# WRITTEN TASK
Hunt through the entries for the word "Market" and copy each line in which it appears.

# DATASET EXCERPTS
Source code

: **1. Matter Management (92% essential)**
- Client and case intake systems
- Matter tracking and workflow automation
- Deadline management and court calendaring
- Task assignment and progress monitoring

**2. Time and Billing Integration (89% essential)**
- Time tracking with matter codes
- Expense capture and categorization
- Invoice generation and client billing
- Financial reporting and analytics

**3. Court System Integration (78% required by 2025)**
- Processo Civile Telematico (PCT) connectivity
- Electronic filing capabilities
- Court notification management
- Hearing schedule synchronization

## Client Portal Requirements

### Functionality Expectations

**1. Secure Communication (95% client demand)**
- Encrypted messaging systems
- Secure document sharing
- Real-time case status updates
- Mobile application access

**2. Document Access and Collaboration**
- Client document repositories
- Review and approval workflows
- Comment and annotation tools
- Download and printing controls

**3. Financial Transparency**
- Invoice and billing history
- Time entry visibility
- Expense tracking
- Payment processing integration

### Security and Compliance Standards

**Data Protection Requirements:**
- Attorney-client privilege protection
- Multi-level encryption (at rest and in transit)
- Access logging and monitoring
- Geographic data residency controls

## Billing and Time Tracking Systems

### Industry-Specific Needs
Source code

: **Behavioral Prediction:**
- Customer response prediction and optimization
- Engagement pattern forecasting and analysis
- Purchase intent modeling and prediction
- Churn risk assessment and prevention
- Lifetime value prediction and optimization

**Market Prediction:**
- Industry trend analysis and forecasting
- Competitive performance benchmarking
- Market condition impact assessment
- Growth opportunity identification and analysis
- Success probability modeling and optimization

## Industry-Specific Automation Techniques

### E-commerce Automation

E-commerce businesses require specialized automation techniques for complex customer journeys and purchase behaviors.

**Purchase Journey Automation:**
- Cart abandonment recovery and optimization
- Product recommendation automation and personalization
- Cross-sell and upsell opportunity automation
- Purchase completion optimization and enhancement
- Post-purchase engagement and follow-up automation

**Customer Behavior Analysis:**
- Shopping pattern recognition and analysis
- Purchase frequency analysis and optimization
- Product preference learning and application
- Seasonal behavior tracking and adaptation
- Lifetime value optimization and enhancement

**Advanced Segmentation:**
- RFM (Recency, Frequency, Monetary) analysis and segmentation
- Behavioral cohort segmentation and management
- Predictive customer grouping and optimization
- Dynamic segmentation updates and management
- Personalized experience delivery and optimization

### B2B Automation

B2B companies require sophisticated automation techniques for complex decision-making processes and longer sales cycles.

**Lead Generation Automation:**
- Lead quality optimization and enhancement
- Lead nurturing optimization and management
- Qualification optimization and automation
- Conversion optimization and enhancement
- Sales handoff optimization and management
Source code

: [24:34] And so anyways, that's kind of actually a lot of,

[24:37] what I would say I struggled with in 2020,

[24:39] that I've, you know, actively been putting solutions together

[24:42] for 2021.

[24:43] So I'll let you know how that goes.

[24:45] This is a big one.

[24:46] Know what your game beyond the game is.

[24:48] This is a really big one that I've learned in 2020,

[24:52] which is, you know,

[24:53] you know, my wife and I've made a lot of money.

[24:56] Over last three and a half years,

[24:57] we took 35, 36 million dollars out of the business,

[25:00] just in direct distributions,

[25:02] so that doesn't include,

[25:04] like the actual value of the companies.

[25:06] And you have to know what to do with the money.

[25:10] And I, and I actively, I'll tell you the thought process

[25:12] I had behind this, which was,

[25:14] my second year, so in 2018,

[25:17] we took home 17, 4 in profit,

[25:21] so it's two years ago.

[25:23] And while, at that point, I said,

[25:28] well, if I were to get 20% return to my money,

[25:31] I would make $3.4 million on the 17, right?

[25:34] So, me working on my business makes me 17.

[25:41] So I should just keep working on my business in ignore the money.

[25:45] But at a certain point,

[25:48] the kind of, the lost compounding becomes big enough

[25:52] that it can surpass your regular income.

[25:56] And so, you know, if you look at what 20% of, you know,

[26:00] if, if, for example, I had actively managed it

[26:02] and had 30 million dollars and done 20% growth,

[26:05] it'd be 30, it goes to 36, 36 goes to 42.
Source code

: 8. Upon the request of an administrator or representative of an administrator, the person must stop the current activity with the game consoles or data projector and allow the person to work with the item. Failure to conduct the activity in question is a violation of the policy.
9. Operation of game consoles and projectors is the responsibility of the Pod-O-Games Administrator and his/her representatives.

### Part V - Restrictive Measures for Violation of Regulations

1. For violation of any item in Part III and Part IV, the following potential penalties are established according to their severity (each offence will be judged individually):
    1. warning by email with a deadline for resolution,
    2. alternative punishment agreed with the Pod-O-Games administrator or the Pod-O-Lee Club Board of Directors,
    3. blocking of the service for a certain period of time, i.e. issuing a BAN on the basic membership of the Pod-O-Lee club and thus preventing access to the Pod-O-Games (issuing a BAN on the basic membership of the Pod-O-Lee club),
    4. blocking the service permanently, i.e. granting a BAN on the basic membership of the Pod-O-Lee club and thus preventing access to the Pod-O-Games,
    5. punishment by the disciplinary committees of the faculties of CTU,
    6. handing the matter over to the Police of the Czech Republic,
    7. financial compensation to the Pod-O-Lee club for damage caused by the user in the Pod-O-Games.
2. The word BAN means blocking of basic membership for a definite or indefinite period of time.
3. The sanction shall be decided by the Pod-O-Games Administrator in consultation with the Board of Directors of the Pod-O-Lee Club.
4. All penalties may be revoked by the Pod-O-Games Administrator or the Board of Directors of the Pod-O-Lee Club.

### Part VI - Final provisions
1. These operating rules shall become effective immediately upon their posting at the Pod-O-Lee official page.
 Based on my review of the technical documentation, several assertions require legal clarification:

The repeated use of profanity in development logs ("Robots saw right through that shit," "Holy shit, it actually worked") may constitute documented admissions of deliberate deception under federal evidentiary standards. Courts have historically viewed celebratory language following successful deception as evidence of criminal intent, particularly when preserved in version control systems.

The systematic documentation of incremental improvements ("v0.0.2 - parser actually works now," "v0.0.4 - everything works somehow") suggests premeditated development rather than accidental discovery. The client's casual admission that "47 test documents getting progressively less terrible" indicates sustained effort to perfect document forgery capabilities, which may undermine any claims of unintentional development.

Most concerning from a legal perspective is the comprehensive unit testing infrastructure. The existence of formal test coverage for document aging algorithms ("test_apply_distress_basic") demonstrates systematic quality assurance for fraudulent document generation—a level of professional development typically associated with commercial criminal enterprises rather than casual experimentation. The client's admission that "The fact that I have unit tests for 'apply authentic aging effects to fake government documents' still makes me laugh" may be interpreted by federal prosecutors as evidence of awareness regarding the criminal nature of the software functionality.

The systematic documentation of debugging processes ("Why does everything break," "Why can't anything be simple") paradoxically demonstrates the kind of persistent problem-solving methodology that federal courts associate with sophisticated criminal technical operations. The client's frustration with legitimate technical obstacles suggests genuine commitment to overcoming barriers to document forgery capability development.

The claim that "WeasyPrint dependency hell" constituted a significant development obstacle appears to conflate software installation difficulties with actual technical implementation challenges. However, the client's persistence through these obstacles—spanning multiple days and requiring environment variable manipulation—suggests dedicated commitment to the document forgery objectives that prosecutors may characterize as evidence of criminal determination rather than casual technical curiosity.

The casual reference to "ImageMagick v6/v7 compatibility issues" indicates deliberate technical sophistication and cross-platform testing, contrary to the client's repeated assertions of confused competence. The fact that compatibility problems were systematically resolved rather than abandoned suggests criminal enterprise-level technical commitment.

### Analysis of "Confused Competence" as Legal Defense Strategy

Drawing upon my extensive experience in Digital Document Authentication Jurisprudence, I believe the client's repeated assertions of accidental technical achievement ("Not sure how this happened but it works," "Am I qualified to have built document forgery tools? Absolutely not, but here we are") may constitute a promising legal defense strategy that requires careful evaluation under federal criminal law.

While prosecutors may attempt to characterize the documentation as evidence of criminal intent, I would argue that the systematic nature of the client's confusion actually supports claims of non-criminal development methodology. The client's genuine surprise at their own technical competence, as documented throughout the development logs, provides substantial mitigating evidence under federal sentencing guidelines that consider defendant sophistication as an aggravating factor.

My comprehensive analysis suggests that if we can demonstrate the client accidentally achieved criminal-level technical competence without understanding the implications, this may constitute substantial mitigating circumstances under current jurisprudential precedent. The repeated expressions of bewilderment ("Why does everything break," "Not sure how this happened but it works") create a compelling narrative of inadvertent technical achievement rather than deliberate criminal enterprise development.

# EXERCISE ANSWER
**Market Prediction:**
- Market condition impact assessment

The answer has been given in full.